### WORK ITEM
Reproduce verbatim the portion of the material that begins with its first line and ends with the line containing "Семінарській", including both of these lines.

### GIVEN DATA
- - - - -

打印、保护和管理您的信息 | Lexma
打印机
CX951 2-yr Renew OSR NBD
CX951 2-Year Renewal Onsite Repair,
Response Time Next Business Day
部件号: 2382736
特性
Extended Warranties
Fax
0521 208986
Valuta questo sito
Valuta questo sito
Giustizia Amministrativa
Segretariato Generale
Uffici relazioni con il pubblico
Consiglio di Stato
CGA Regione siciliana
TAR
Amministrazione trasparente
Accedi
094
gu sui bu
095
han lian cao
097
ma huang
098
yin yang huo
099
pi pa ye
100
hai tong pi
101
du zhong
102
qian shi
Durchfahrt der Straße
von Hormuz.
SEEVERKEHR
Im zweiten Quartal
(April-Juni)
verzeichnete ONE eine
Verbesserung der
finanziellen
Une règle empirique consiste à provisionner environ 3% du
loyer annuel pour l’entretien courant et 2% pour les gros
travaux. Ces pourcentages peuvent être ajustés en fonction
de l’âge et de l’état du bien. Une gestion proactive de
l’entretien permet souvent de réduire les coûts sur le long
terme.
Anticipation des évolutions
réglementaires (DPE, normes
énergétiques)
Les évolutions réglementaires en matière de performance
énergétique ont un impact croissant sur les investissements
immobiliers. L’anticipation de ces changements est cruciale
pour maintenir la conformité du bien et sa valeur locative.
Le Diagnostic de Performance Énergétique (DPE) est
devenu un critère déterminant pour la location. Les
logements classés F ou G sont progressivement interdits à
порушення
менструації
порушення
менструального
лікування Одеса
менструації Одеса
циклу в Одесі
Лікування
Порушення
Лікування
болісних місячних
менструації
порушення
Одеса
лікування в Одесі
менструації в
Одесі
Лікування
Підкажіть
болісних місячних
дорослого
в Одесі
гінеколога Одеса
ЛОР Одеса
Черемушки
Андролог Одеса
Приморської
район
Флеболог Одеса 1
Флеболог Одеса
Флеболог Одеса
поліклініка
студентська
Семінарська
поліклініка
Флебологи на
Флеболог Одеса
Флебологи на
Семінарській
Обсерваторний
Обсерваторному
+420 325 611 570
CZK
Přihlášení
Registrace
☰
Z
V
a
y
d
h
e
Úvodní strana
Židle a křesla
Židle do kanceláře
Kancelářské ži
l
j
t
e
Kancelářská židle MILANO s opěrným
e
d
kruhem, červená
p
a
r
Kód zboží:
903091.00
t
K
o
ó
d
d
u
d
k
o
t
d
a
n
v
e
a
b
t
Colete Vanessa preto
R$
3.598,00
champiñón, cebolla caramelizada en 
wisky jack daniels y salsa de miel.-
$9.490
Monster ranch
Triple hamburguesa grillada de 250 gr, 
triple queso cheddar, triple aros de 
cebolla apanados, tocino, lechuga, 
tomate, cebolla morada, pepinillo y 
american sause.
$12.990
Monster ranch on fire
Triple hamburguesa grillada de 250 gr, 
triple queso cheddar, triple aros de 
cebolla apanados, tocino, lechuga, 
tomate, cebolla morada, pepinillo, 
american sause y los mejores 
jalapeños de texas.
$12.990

- - - - -

### WRITTEN ANSWER
打印、保护和管理您的信息 | Lexma
打印机
CX951 2-yr Renew OSR NBD
CX951 2-Year Renewal Onsite Repair,
Response Time Next Business Day
部件号: 2382736
特性
Extended Warranties
Fax
0521 208986
Valuta questo sito
Valuta questo sito
Giustizia Amministrativa
Segretariato Generale
Uffici relazioni con il pubblico
Consiglio di Stato
CGA Regione siciliana
TAR
Amministrazione trasparente
Accedi
094
gu sui bu
095
han lian cao
097
ma huang
098
yin yang huo
099
pi pa ye
100
hai tong pi
101
du zhong
102
qian shi
Durchfahrt der Straße
von Hormuz.
SEEVERKEHR
Im zweiten Quartal
(April-Juni)
verzeichnete ONE eine
Verbesserung der
finanziellen
Une règle empirique consiste à provisionner environ 3% du
loyer annuel pour l’entretien courant et 2% pour les gros
travaux. Ces pourcentages peuvent être ajustés en fonction
de l’âge et de l’état du bien. Une gestion proactive de
l’entretien permet souvent de réduire les coûts sur le long
terme.
Anticipation des évolutions
réglementaires (DPE, normes
énergétiques)
Les évolutions réglementaires en matière de performance
énergétique ont un impact croissant sur les investissements
immobiliers. L’anticipation de ces changements est cruciale
pour maintenir la conformité du bien et sa valeur locative.
Le Diagnostic de Performance Énergétique (DPE) est
devenu un critère déterminant pour la location. Les
logements classés F ou G sont progressivement interdits à
порушення
менструації
порушення
менструального
лікування Одеса
менструації Одеса
циклу в Одесі
Лікування
Порушення
Лікування
болісних місячних
менструації
порушення
Одеса
лікування в Одесі
менструації в
Одесі
Лікування
Підкажіть
болісних місячних
дорослого
в Одесі
гінеколога Одеса
ЛОР Одеса
Черемушки
Андролог Одеса
Приморської
район
Флеболог Одеса 1
Флеболог Одеса
Флеболог Одеса
поліклініка
студентська
Семінарська
поліклініка
Флебологи на
Флеболог Одеса
Флебологи на
Семінарській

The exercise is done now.